Dessa forma, hoje temos todo o tipo de alternativas futuristas, desde a utilização das membrana dos ovos, às células da córnea humana cultivadas artificialmente e às simulações informáticas de alta tecnologia.
“O desenvolvimento destes métodos oculares alternativos levou anos de desenvolvimento e validação de métodos”, escreveram os autores, e a sua “aceitação […] eliminou essencialmente a dependência de estudos de irritação ocular in vivo para apoiar novas aplicações de medicamentos humanos nos últimos anos”.

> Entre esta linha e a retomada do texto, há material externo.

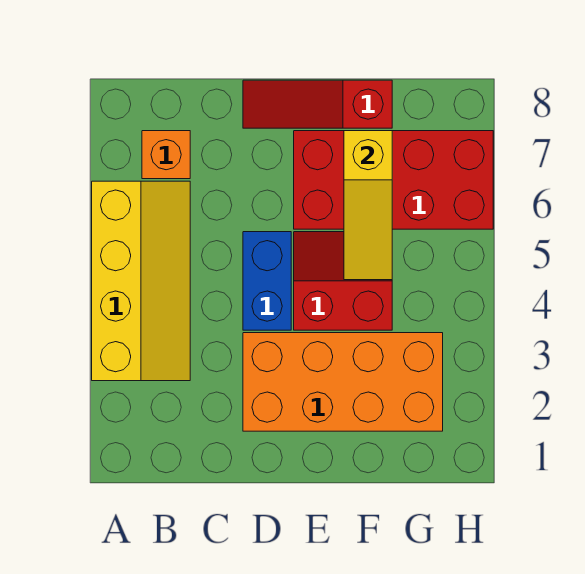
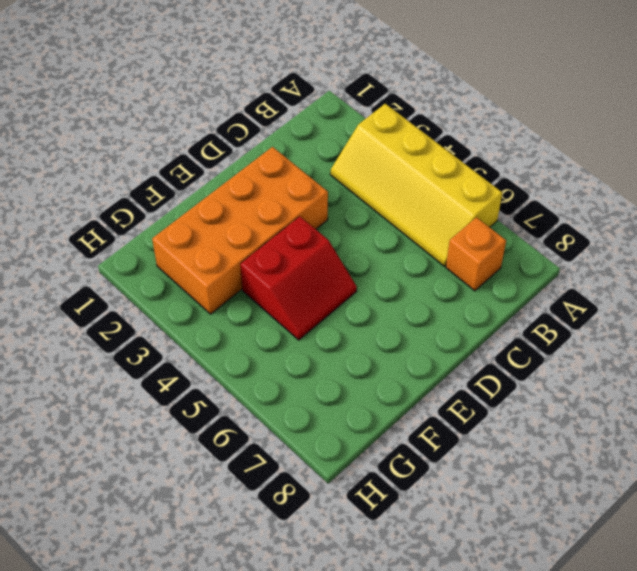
none -> blue brick D4:D5 level 1
none -> red slope D8:F8 level 1 top F

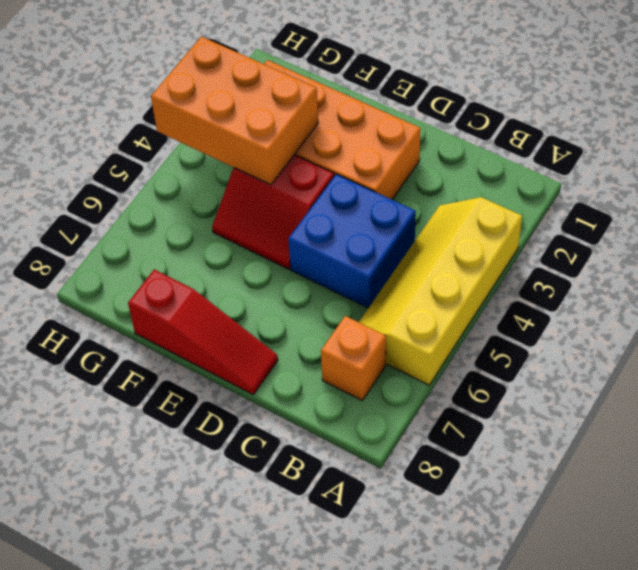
blue brick C4:D5 level 1 -> blue brick D4:D5 level 1
orange brick F3:H4 level 2 -> none
none -> red brick E6:H7 level 1
none -> yellow slope F5:F7 level 2 top 7

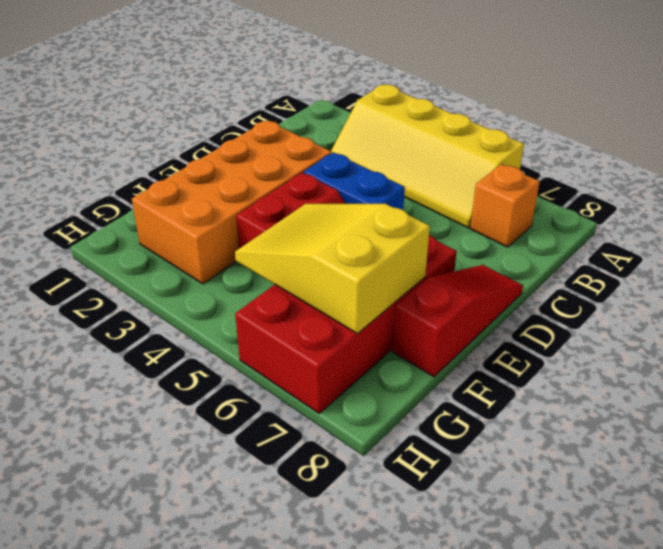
yellow slope F5:G7 level 2 top 7 -> yellow slope F5:F7 level 2 top 7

Conhecidas como NAMs — que significa “New Approach Methodologies” (novas metodologias de abordagem), “Novel Alternative Methods” (novos métodos alternativos), “Non-Animal Methods” (métodos não animais) ou “New Alternative Methods” (novos métodos alternativos), dependendo de quem lê — as oportunidades não se limitam apenas às experiências oculares.
Outras histórias de sucesso destacadas pelos autores incluem “[uma] investigação com fluido gástrico simulado, que descobriu que a ranitidina, um medicamento utilizado para reduzir o ácido estomacal, não produziu um provável carcinogéneo humano”, bem como ajudou na aprovação do remdesivir para tratar a COVID-19.
“Além disso, os NAMs provaram ser inestimáveis na investigação da eficácia dos medicamentos”, acrescentam os investigadores. “Um exemplo disso incluiu a utilização de modelos celulares para expressar variantes genéticas de duas doenças raras: fibrose cística e doença de Fabry“.
“Em ambos os casos, foi utilizada uma abordagem in vitro baseada em células para avaliar a resposta funcional e bioquímica da(s) proteína(s) mutada(s) ou disfuncional(ais) na presença do fármaco, para fazer inferências sobre o potencial de resposta in vivo“, escrevem os autores.
“Os resultados destes dados apoiaram a expansão das indicações dos medicamentos para mutações não testadas clinicamente”.
Foi percorrido um longo caminho nos últimos anos, mas ainda há caminho a percorrer antes se poder eliminar completamente os testes em animais.
“A FDA tem programas de qualificação que permitem que métodos alternativos sejam avaliados e qualificados num contexto específico de utilização, com base em dados que justifiquem essa utilização”, refere o artigo.
“Uma vez qualificadas, as ferramentas estão disponíveis publicamente para serem utilizadas em programas de desenvolvimento e avaliação de produtos relevantes para o contexto de utilização qualificado e podem ser incluídas em submissões regulamentares sem a necessidade de reconsiderar ou reconfirmar a sua adequação”.
O abandono dos ensaios em animais é, segundo o IFL Science, uma situação em que todos ganham. “Os recentes avanços em métodos alternativos, como os sistemas de modelos computacionais, bioquímicos ou baseados em células que podem reproduzir a biologia humana, demonstraram, nalguns casos, ter um desempenho igual ou superior ao dos modelos animais padrão”.
“Os modelos animais podem oferecer uma forma de melhorar a compreensão do sistema humano e a sua suscetibilidade aos efeitos tóxicos, e de descobrir tratamentos eficazes para as doenças humanas”.